Yoga, as a system, can be a means to achieve a deeper understanding of the complexity and functioning of counseling groups (Nurenberger, 1976; Rybak & Deuskar, 2004). Yoga is an ancient system, aimed at the scientific study of human psychology, that offers important understandings about human functioning (Coster, 1972).
In contrast to modern psychology, yoga psychology has integrated the various aspects of human functioning into a comprehensive theory and therapeutic method. This includes techniques for working with the unconscious mind, habits, emotions, the physical body and interpersonal relations. Together these techniques become an integrated therapy. (Ajaya, 1976, pp. vii-viii)
Yoga offers a robust paradigm that can be applied to understanding group process (Rybak & Deuskar, 2004). Yoga encourages the activation of a detached witnessing to one's experience. Calm equanimity of this type can help group members to make the most of the feedback and highly charged interactive experiences that occur within group therapy (Nurenberger, 1976; Rybak & Deuskar, 2004). Thus, yoga, as a system, offers a humanistic and holistic path toward wellness that is not limited to the physical dimension, but also incorporates cognitive, emotional, and spiritual elements.
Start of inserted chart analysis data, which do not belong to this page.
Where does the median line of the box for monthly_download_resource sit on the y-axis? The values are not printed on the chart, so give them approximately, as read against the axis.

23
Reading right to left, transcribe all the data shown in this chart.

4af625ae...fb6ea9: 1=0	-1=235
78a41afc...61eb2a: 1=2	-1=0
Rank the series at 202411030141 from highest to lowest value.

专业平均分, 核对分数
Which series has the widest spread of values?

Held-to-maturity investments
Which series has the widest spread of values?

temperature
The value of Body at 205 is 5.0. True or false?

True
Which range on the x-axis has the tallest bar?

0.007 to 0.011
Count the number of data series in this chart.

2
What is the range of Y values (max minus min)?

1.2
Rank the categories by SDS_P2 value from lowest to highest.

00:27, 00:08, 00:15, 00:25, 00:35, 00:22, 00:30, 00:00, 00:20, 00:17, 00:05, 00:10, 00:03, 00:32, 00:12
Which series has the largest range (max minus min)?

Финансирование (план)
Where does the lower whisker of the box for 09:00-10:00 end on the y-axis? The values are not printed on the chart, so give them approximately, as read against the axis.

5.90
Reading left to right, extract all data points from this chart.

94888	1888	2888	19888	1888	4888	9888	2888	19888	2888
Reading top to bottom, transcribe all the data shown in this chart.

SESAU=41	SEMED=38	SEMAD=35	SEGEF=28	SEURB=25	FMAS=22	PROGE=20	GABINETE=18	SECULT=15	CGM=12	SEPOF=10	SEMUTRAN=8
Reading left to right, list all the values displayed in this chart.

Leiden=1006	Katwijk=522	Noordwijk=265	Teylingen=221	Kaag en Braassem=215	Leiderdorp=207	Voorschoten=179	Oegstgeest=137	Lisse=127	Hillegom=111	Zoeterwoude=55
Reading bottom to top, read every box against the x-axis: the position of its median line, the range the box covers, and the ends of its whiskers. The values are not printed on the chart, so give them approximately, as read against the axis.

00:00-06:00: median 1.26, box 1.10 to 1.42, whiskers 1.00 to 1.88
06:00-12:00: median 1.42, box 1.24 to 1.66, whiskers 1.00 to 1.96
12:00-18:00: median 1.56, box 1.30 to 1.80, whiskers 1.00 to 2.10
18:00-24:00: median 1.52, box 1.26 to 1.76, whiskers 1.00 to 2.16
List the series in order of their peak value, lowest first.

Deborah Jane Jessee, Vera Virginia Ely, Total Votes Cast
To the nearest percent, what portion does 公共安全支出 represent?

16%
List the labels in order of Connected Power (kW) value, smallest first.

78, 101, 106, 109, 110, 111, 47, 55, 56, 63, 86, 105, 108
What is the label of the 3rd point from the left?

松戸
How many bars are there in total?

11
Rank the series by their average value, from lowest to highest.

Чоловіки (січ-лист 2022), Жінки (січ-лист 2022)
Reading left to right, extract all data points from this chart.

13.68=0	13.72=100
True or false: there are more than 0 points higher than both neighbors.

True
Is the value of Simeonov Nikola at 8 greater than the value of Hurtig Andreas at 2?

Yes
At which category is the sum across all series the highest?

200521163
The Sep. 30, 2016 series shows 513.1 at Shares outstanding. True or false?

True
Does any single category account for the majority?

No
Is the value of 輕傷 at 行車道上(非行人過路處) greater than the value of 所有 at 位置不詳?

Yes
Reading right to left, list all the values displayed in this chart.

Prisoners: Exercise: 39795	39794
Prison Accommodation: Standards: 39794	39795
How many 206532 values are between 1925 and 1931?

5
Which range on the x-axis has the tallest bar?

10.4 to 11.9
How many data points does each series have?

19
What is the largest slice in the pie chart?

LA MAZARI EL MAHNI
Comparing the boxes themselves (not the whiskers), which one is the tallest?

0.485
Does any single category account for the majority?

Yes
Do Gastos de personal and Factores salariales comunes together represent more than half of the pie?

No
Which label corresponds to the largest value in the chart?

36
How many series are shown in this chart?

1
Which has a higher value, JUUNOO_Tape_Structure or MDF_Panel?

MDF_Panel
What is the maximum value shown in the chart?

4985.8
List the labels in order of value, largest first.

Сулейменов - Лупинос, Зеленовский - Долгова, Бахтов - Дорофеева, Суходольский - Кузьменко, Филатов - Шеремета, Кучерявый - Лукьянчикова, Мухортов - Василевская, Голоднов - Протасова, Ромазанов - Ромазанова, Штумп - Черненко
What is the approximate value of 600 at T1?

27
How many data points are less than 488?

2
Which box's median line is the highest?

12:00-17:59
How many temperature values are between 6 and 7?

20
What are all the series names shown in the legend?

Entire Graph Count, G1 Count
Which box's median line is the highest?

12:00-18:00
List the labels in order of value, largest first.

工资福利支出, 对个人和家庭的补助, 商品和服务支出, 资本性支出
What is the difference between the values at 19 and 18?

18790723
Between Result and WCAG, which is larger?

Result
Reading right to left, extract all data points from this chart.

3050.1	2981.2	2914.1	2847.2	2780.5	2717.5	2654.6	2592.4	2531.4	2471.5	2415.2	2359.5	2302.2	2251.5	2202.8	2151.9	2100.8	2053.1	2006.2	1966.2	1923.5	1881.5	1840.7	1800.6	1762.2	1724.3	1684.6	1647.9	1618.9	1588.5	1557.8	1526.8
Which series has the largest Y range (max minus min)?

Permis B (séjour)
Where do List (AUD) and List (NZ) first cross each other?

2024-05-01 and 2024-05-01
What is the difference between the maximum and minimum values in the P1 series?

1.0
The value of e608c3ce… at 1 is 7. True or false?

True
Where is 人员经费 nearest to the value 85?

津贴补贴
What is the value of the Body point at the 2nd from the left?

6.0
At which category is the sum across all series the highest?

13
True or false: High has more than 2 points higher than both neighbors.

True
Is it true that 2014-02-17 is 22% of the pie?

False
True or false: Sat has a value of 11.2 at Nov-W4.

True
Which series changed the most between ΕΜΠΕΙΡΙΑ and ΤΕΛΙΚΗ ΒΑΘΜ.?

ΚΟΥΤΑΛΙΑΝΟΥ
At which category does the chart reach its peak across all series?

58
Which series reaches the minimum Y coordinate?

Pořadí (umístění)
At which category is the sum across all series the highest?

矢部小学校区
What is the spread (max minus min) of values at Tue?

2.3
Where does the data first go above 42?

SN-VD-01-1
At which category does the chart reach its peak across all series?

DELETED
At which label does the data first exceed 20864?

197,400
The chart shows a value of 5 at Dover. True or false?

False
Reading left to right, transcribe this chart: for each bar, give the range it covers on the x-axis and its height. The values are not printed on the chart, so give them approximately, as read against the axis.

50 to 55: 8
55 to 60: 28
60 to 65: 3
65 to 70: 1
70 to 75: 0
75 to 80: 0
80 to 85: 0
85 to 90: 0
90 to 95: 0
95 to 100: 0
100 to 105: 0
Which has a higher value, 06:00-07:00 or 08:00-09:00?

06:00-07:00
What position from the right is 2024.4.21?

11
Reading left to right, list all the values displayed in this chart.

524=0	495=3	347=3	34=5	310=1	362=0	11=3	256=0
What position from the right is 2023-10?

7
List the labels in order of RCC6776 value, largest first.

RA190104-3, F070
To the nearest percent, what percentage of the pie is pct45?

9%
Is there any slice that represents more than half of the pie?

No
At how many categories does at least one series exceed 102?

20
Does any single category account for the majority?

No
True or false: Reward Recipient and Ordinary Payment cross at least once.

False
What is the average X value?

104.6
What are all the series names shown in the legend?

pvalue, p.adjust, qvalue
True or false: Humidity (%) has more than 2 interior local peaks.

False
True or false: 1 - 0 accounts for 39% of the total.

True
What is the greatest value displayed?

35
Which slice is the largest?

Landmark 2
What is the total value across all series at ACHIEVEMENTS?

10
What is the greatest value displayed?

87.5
A central concept of yoga is the notion of yoking oneself to some larger entity. Group work itself can be considered as a type of yoga in the sense that each member is "yoked" to the group for purposes of advancing his or her level of consciousness (Rybak & Deuskar, 2004). The commonalities of yoga and counseling include a personal discipline that also allows one to "let go," clear objectives, and the ability to instill a growing capacity for equanimity (Coster, 1972). These correlates apply equally to the training of group leaders and other counselors. Offering a training experience to budding group leaders gives them the opportunity to identify and integrate these dimensions of group leadership with their ongoing conceptual learning. Energy and experience are key elements to the yoga of group work (Rybak & Deuskar, 2004).